_Data provided_
....

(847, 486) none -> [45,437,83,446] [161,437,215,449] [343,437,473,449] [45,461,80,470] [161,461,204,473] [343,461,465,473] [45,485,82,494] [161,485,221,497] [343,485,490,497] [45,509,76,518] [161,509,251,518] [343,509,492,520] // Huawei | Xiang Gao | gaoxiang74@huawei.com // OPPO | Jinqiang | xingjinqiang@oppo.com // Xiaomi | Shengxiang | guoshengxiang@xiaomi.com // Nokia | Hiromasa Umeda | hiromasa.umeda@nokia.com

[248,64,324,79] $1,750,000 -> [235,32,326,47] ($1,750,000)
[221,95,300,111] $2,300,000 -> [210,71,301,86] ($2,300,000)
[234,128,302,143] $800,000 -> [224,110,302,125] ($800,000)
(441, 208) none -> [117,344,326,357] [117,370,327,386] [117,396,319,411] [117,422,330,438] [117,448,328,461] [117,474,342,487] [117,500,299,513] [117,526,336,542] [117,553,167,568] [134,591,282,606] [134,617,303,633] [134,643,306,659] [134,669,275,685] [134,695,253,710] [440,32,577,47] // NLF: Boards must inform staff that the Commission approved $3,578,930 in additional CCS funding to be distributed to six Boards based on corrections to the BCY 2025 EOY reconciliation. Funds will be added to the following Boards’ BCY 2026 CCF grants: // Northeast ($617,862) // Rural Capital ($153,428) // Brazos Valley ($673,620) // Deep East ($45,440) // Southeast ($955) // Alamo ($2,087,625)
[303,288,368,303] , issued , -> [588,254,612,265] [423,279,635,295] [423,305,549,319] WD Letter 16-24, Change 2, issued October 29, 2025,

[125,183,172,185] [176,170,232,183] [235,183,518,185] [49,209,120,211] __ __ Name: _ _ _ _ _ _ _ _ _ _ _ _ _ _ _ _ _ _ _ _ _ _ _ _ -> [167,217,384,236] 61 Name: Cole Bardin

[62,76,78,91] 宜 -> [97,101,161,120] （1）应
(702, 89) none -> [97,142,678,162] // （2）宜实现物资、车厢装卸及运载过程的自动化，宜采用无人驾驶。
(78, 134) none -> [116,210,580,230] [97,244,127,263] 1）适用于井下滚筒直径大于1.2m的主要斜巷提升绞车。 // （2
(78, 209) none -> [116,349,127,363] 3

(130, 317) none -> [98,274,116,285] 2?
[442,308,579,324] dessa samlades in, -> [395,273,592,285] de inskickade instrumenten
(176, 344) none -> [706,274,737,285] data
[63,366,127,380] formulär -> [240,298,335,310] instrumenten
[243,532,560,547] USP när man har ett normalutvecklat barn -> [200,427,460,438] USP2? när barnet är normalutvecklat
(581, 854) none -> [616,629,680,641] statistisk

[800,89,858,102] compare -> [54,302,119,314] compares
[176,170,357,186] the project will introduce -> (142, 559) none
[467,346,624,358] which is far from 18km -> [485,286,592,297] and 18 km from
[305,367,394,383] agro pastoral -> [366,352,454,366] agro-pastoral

....

Output each record above exactly, omitting nothing.

(847, 486) none -> [45,437,83,446] [161,437,215,449] [343,437,473,449] [45,461,80,470] [161,461,204,473] [343,461,465,473] [45,485,82,494] [161,485,221,497] [343,485,490,497] [45,509,76,518] [161,509,251,518] [343,509,492,520] // Huawei | Xiang Gao | gaoxiang74@huawei.com // OPPO | Jinqiang | xingjinqiang@oppo.com // Xiaomi | Shengxiang | guoshengxiang@xiaomi.com // Nokia | Hiromasa Umeda | hiromasa.umeda@nokia.com

[248,64,324,79] $1,750,000 -> [235,32,326,47] ($1,750,000)
[221,95,300,111] $2,300,000 -> [210,71,301,86] ($2,300,000)
[234,128,302,143] $800,000 -> [224,110,302,125] ($800,000)
(441, 208) none -> [117,344,326,357] [117,370,327,386] [117,396,319,411] [117,422,330,438] [117,448,328,461] [117,474,342,487] [117,500,299,513] [117,526,336,542] [117,553,167,568] [134,591,282,606] [134,617,303,633] [134,643,306,659] [134,669,275,685] [134,695,253,710] [440,32,577,47] // NLF: Boards must inform staff that the Commission approved $3,578,930 in additional CCS funding to be distributed to six Boards based on corrections to the BCY 2025 EOY reconciliation. Funds will be added to the following Boards’ BCY 2026 CCF grants: // Northeast ($617,862) // Rural Capital ($153,428) // Brazos Valley ($673,620) // Deep East ($45,440) // Southeast ($955) // Alamo ($2,087,625)
[303,288,368,303] , issued , -> [588,254,612,265] [423,279,635,295] [423,305,549,319] WD Letter 16-24, Change 2, issued October 29, 2025,

[125,183,172,185] [176,170,232,183] [235,183,518,185] [49,209,120,211] __ __ Name: _ _ _ _ _ _ _ _ _ _ _ _ _ _ _ _ _ _ _ _ _ _ _ _ -> [167,217,384,236] 61 Name: Cole Bardin

[62,76,78,91] 宜 -> [97,101,161,120] （1）应
(702, 89) none -> [97,142,678,162] // （2）宜实现物资、车厢装卸及运载过程的自动化，宜采用无人驾驶。
(78, 134) none -> [116,210,580,230] [97,244,127,263] 1）适用于井下滚筒直径大于1.2m的主要斜巷提升绞车。 // （2
(78, 209) none -> [116,349,127,363] 3

(130, 317) none -> [98,274,116,285] 2?
[442,308,579,324] dessa samlades in, -> [395,273,592,285] de inskickade instrumenten
(176, 344) none -> [706,274,737,285] data
[63,366,127,380] formulär -> [240,298,335,310] instrumenten
[243,532,560,547] USP när man har ett normalutvecklat barn -> [200,427,460,438] USP2? när barnet är normalutvecklat
(581, 854) none -> [616,629,680,641] statistisk

[800,89,858,102] compare -> [54,302,119,314] compares
[176,170,357,186] the project will introduce -> (142, 559) none
[467,346,624,358] which is far from 18km -> [485,286,592,297] and 18 km from
[305,367,394,383] agro pastoral -> [366,352,454,366] agro-pastoral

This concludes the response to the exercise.